Module: Tins::FileBinary

Defined in:
lib/tins/file_binary.rb

Overview

A module for detecting and analyzing binary files based on content patterns

This module provides functionality to determine whether a file contains binary data by examining its content against various thresholds for null bytes and high-order bits. It’s useful for identifying files that are not plain text, such as images, executables, or other binary formats.
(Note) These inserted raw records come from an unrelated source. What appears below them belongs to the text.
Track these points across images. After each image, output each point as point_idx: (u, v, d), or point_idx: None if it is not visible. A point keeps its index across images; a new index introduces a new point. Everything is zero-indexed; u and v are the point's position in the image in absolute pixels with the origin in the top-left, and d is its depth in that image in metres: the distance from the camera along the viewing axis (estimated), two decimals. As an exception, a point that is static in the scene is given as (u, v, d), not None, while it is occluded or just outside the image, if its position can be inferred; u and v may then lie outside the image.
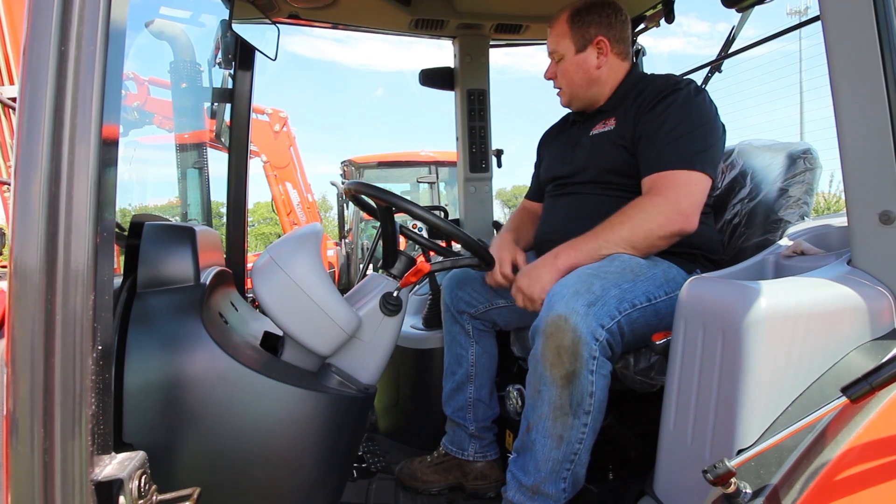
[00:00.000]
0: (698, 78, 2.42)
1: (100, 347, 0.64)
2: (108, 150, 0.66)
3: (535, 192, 2.07)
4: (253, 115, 2.29)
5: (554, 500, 1.35)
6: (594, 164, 1.71)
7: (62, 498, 0.60)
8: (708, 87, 2.43)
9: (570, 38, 1.73)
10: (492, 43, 2.75)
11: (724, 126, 1.65)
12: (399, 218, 1.62)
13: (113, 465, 0.66)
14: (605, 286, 1.35)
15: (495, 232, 2.74)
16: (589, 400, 1.32)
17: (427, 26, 2.54)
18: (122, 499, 0.64)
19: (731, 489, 0.85)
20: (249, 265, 1.94)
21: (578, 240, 1.51)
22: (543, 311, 1.35)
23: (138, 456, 0.68)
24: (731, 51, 2.37)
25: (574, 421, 1.32)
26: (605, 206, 1.57)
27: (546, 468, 1.34)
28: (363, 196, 1.58)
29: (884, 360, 0.80)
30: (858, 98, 1.04)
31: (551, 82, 1.84)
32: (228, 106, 2.19)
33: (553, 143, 1.98)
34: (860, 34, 1.03)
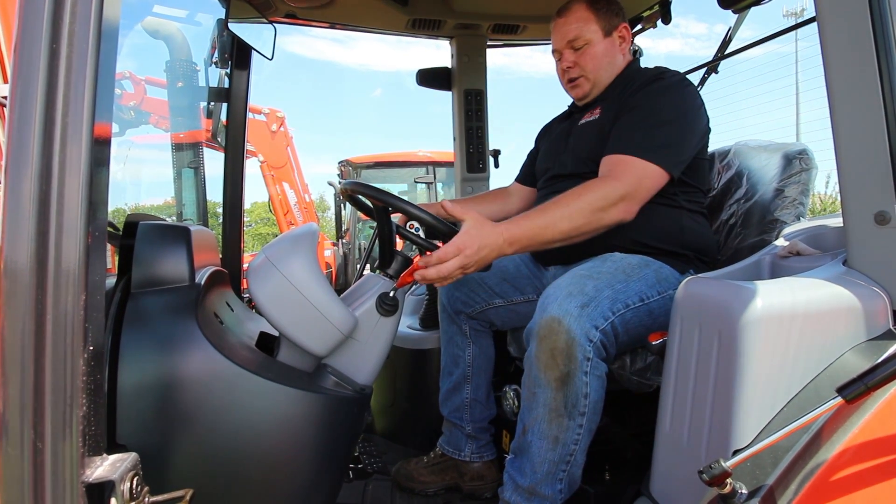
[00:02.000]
0: (695, 78, 2.43)
1: (91, 348, 0.63)
2: (100, 149, 0.65)
3: (521, 176, 2.13)
4: (250, 115, 2.29)
5: (550, 501, 1.35)
6: (578, 153, 1.71)
7: (52, 500, 0.60)
8: (704, 89, 2.44)
9: (596, 23, 1.71)
10: (489, 43, 2.75)
11: (707, 122, 1.64)
12: (396, 217, 1.62)
13: (104, 467, 0.65)
14: (598, 287, 1.35)
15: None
16: (584, 401, 1.31)
17: (424, 26, 2.54)
18: (113, 500, 0.63)
19: (727, 489, 0.84)
20: (246, 265, 1.93)
21: (523, 214, 1.42)
22: (537, 313, 1.35)
23: (130, 457, 0.68)
24: (727, 52, 2.37)
25: (569, 422, 1.32)
26: None
27: (542, 469, 1.34)
28: (360, 196, 1.58)
29: (879, 360, 0.80)
30: (854, 99, 1.05)
31: (552, 82, 1.84)
32: (225, 105, 2.19)
33: (549, 135, 1.99)
34: (856, 35, 1.03)
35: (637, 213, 1.47)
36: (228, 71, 2.16)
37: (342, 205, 8.44)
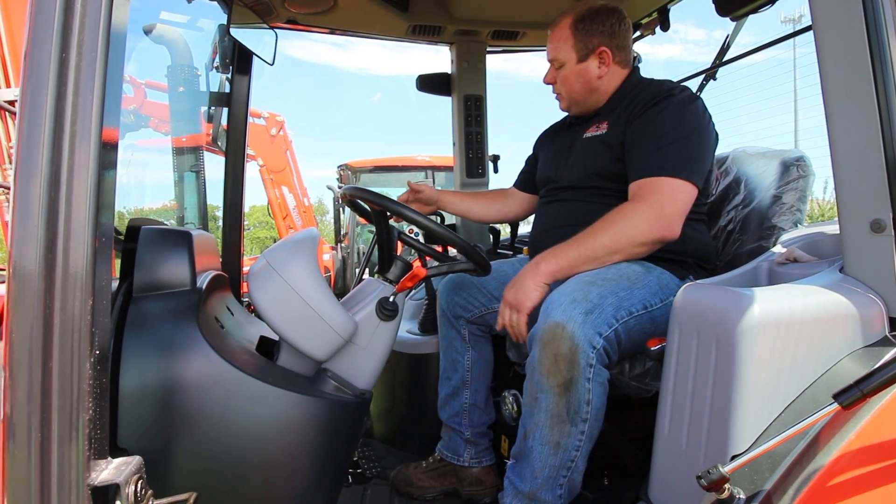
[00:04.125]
0: (693, 85, 2.45)
1: (97, 351, 0.64)
2: (107, 154, 0.66)
3: (519, 182, 2.16)
4: (250, 119, 2.30)
5: None
6: (584, 167, 1.71)
7: (58, 502, 0.60)
8: (702, 95, 2.46)
9: (572, 46, 1.72)
10: (489, 49, 2.76)
11: (717, 134, 1.65)
12: (395, 222, 1.63)
13: (109, 470, 0.66)
14: (602, 294, 1.36)
15: (491, 237, 2.75)
16: (586, 408, 1.32)
17: (424, 32, 2.56)
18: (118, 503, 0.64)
19: (725, 495, 0.85)
20: (245, 269, 1.93)
21: (561, 247, 1.49)
22: (540, 318, 1.35)
23: (134, 461, 0.68)
24: (725, 58, 2.39)
25: (571, 429, 1.32)
26: (594, 213, 1.56)
27: (543, 475, 1.35)
28: (359, 200, 1.58)
29: (875, 366, 0.81)
30: (850, 107, 1.06)
31: (549, 87, 1.84)
32: (225, 110, 2.20)
33: (549, 144, 1.99)
34: (851, 44, 1.04)
35: (692, 229, 1.53)
36: (229, 76, 2.17)
37: (341, 209, 8.45)
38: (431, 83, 2.80)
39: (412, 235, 1.82)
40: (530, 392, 1.36)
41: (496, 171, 2.88)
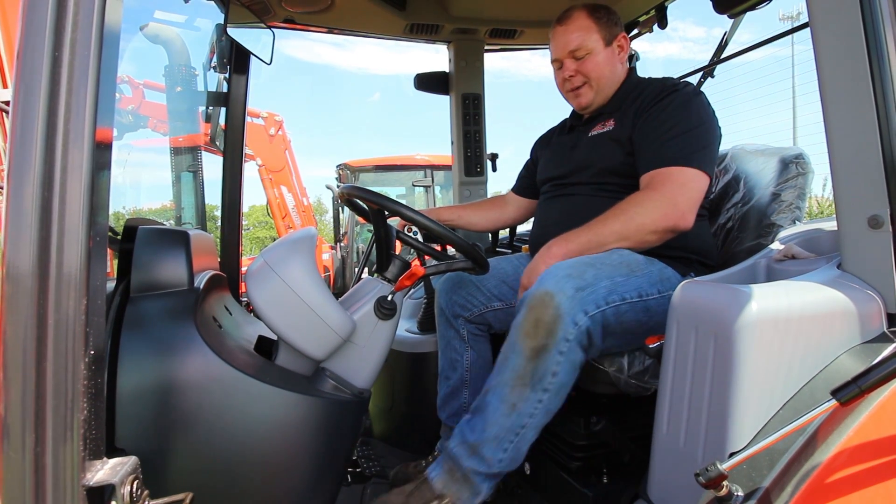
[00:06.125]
0: (692, 82, 2.44)
1: (92, 352, 0.64)
2: (101, 153, 0.66)
3: (517, 187, 2.17)
4: (248, 119, 2.29)
5: (487, 465, 1.35)
6: (592, 163, 1.72)
7: (53, 503, 0.60)
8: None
9: (597, 33, 1.74)
10: (487, 47, 2.76)
11: (720, 129, 1.66)
12: (395, 221, 1.62)
13: (105, 471, 0.66)
14: (597, 276, 1.37)
15: (489, 236, 2.75)
16: (550, 378, 1.32)
17: (422, 31, 2.56)
18: (113, 504, 0.64)
19: (723, 492, 0.85)
20: (244, 269, 1.93)
21: (573, 231, 1.51)
22: (534, 286, 1.36)
23: (130, 461, 0.68)
24: (724, 56, 2.39)
25: (530, 394, 1.32)
26: (598, 207, 1.56)
27: (491, 431, 1.35)
28: (357, 200, 1.58)
29: (873, 363, 0.81)
30: (847, 104, 1.06)
31: (550, 85, 1.85)
32: (223, 109, 2.20)
33: (549, 146, 1.99)
34: (848, 40, 1.04)
35: (693, 219, 1.51)
36: (227, 75, 2.17)
37: (340, 208, 8.44)
38: (429, 82, 2.80)
39: (410, 234, 1.82)
40: (504, 351, 1.38)
41: (494, 169, 2.88)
The detection is performed by scanning a specified portion of the file and calculating the percentage of bytes that match binary criteria.

Defined Under Namespace

Modules: ClassMethods, Constants

Class Attribute Summary collapse

Class Method Summary collapse

Instance Method Summary collapse

Class Attribute Details

.default_optionsObject

Accessor for default options hash



33
34
35
# File 'lib/tins/file_binary.rb', line 33

def default_options
  @default_options
end

Class Method Details

.included(modul) ⇒ Object

Module inclusion hook that extends the including class with ClassMethods

Parameters:

  • modul (Module)

    The module that is including FileBinary



114
115
116
117
118
119
# File 'lib/tins/file_binary.rb', line 114

def self.included(modul)
  modul.instance_eval do
    extend ClassMethods
  end
  super
end

Instance Method Details

#ascii?(options = {}) ⇒ Boolean?

Returns the logical opposite of binary? - true if file is not binary (ASCII/text)

Examples:

Basic usage

FileBinary.ascii?('script.rb')  # => true

With custom options

FileBinary.ascii?('data.bin', percentage_zeros: 5.0)  # => false

Parameters:

  • options (Hash) (defaults to: {})

    Configuration options for ASCII detection

Options Hash (options):

  • :offset (Integer) — default: 0

    Starting position in file to begin analysis

  • :buffer_size (Integer) — default: 8192

    Number of bytes to read for analysis

  • :percentage_binary (Float) — default: 30.0

    Binary byte threshold percentage

  • :percentage_zeros (Float) — default: 0.0

    Null byte threshold percentage

Returns:

  • (Boolean, nil)

    true if ASCII/text, false if binary, nil if file is empty



104
105
106
107
108
109
# File 'lib/tins/file_binary.rb', line 104

def ascii?(options = {})
  case binary?(options)
  when true   then false
  when false  then true
  end
end

#binary?(options = {}) ⇒ Boolean?

Determines if a file is considered binary based on content analysis

A file is classified as binary if either:

  1. The percentage of null bytes exceeds the configured threshold

  2. The percentage of binary bytes (bytes with high-order bit set) exceeds the configured threshold

Examples:

Basic usage

FileBinary.binary?('large_binary_file.dat')  # => true

Custom thresholds

FileBinary.binary?('file.txt', percentage_binary: 10.0)  # => false

With offset and buffer size

FileBinary.binary?('file.log', offset: 1024, buffer_size: 4096)  # => true

Parameters:

  • options (Hash) (defaults to: {})

    Configuration options for binary detection

Options Hash (options):

  • :offset (Integer) — default: 0

    Starting position in file to begin analysis

  • :buffer_size (Integer) — default: 8192

    Number of bytes to read for analysis

  • :percentage_binary (Float) — default: 30.0

    Binary byte threshold percentage

  • :percentage_zeros (Float) — default: 0.0

    Null byte threshold percentage

Returns:

  • (Boolean, nil)

    true if binary, false if not binary, nil if file is empty



74
75
76
77
78
79
80
81
82
83
84
85
86
87
# File 'lib/tins/file_binary.rb', line 74

def binary?(options = {})
  options = FileBinary.default_options.merge(options)
  old_pos = tell
  seek options[:offset], Constants::SEEK_SET
  data = read options[:buffer_size]
  !data or data.empty? and return nil
  data_size = data.size
  data.count(Constants::ZERO_RE).to_f / data_size >
    options[:percentage_zeros] / 100.0 and return true
  data.count(Constants::BINARY_RE).to_f / data_size >
    options[:percentage_binary] / 100.0
ensure
  old_pos and seek old_pos, Constants::SEEK_SET
end